Dampak Jangka Panjang Jika Tidak Ada Perubahan
Jika kebiasaan ini berlanjut, pendapatan negara akan stagnan karena nilai tambah tidak tercipta. Industri nasional juga sulit naik kelas karena rantai nilai tetap berada pada tahap paling rendah. Lebih jauh lagi, tenaga kerja tidak memiliki kesempatan berkembang dalam bidang teknis dan rekayasa. Pada akhirnya, daerah penghasil timah pun rentan goyah karena kondisi ekonomi mereka terus mengikuti naik turun harga komoditas global.
Langkah Strategis untuk Memperbaiki Situasi
Perubahan dapat dimulai dengan memperkuat kebijakan hilirisasi. Pemerintah dapat memperkenalkan aturan bertahap yang mendorong perusahaan membangun fasilitas pengolahan sebelum diberi izin ekspor. Dengan transisi seperti ini, pelaku usaha mendapatkan waktu untuk beradaptasi, sementara negara tetap bergerak ke arah yang benar.
Selain itu, insentif fiskal dan kemudahan perizinan dapat menarik investasi smelter. Infrastruktur energi dan logistik juga perlu diperkuat agar biaya produksi lebih efisien. Seiring itu, kolaborasi teknologi dengan negara pemilik teknologi pengolahan dapat mempercepat peningkatan kemampuan industri nasional. Program vokasi dan riset pun harus berjalan agar tenaga kerja mampu memenuhi kebutuhan industri yang lebih modern.
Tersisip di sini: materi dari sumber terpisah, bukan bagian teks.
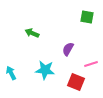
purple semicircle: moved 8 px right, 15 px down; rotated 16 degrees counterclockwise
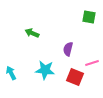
green square: moved 2 px right
purple semicircle: rotated 16 degrees counterclockwise
pink line: moved 1 px right, 1 px up
red square: moved 1 px left, 5 px up
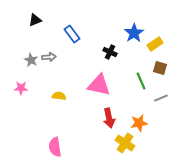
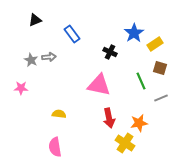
yellow semicircle: moved 18 px down
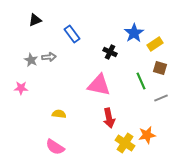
orange star: moved 8 px right, 12 px down
pink semicircle: rotated 48 degrees counterclockwise
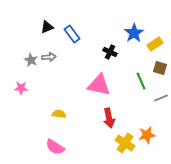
black triangle: moved 12 px right, 7 px down
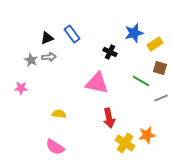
black triangle: moved 11 px down
blue star: rotated 18 degrees clockwise
green line: rotated 36 degrees counterclockwise
pink triangle: moved 2 px left, 2 px up
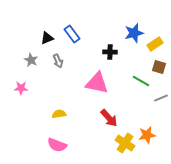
black cross: rotated 24 degrees counterclockwise
gray arrow: moved 9 px right, 4 px down; rotated 72 degrees clockwise
brown square: moved 1 px left, 1 px up
yellow semicircle: rotated 16 degrees counterclockwise
red arrow: rotated 30 degrees counterclockwise
pink semicircle: moved 2 px right, 2 px up; rotated 12 degrees counterclockwise
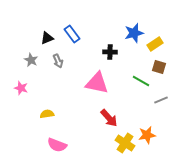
pink star: rotated 16 degrees clockwise
gray line: moved 2 px down
yellow semicircle: moved 12 px left
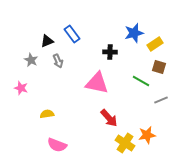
black triangle: moved 3 px down
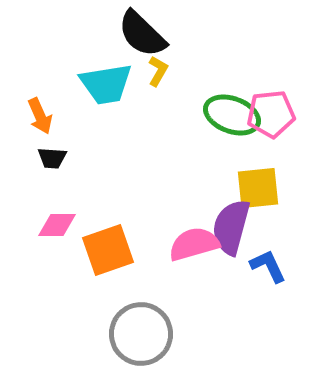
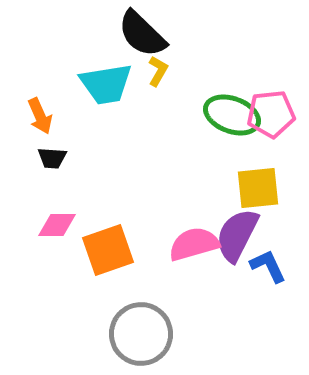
purple semicircle: moved 6 px right, 8 px down; rotated 12 degrees clockwise
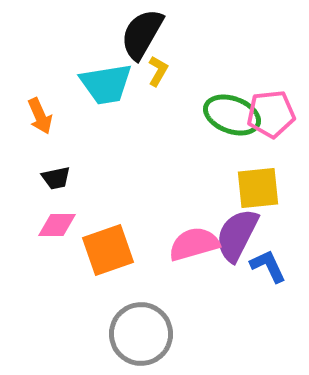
black semicircle: rotated 76 degrees clockwise
black trapezoid: moved 4 px right, 20 px down; rotated 16 degrees counterclockwise
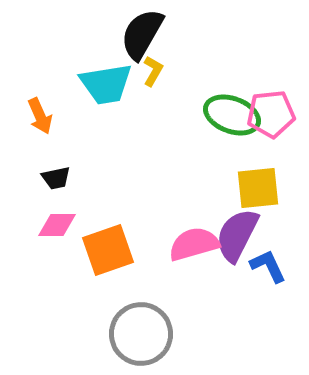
yellow L-shape: moved 5 px left
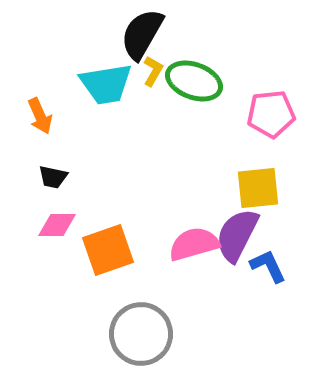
green ellipse: moved 38 px left, 34 px up
black trapezoid: moved 3 px left, 1 px up; rotated 24 degrees clockwise
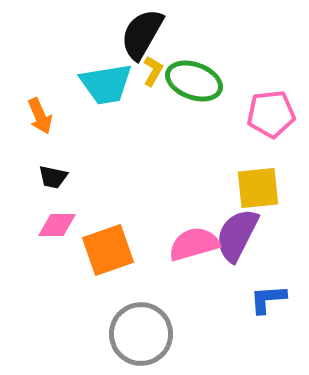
blue L-shape: moved 33 px down; rotated 69 degrees counterclockwise
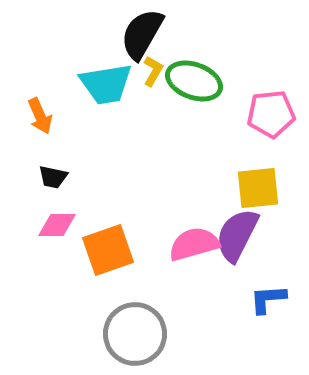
gray circle: moved 6 px left
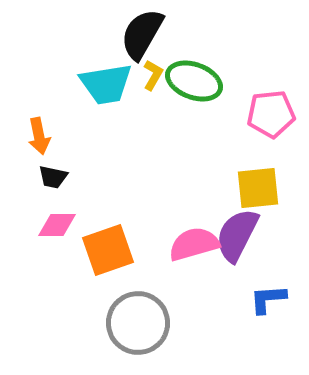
yellow L-shape: moved 4 px down
orange arrow: moved 1 px left, 20 px down; rotated 12 degrees clockwise
gray circle: moved 3 px right, 11 px up
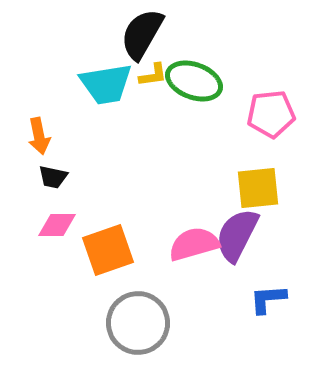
yellow L-shape: rotated 52 degrees clockwise
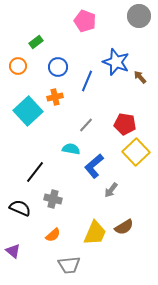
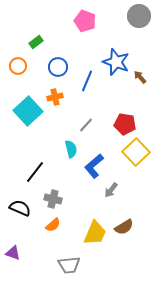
cyan semicircle: rotated 66 degrees clockwise
orange semicircle: moved 10 px up
purple triangle: moved 2 px down; rotated 21 degrees counterclockwise
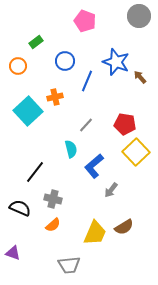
blue circle: moved 7 px right, 6 px up
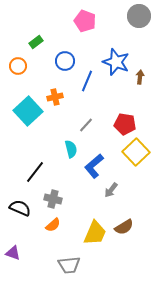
brown arrow: rotated 48 degrees clockwise
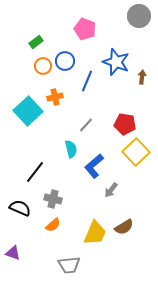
pink pentagon: moved 8 px down
orange circle: moved 25 px right
brown arrow: moved 2 px right
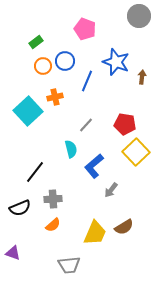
gray cross: rotated 18 degrees counterclockwise
black semicircle: rotated 135 degrees clockwise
Pada saat yang sama, tata kelola lingkungan harus diperketat. Dengan standar yang jelas, hilirisasi dapat berjalan tanpa merusak alam dan tetap memberikan manfaat nyata bagi masyarakat sekitar.
Rencana Implementasi yang Praktis
Perbaikan bisa dimulai dengan melakukan audit rantai nilai timah dan mengidentifikasi lokasi potensial untuk smelter baru. Setelah itu, pemerintah dapat meluncurkan proyek percontohan dengan dukungan pembiayaan publik–swasta. Dalam jangka panjang, Indonesia dapat memperkuat ekspor produk olahan bernilai tinggi dan memantapkan posisi dalam rantai pasok global.
Pembelajaran dari Negara Lain
Beberapa negara berhasil keluar dari jebakan ekspor mentah dengan kombinasi investasi awal yang kuat, kebijakan pro-hilirisasi, dan kerja sama internasional. Langkah ini menunjukkan bahwa transformasi memang mungkin, asalkan pemerintah dan industri bergerak serempak.
Kesimpulan
Ekspor timah mentah adalah kesalahan strategis yang menghambat pembangunan industri nasional. Dengan hilirisasi yang serius, Indonesia dapat menciptakan lapangan kerja berkualitas, memperkuat manufaktur dalam negeri, dan membangun fondasi ekonomi yang jauh lebih mandiri.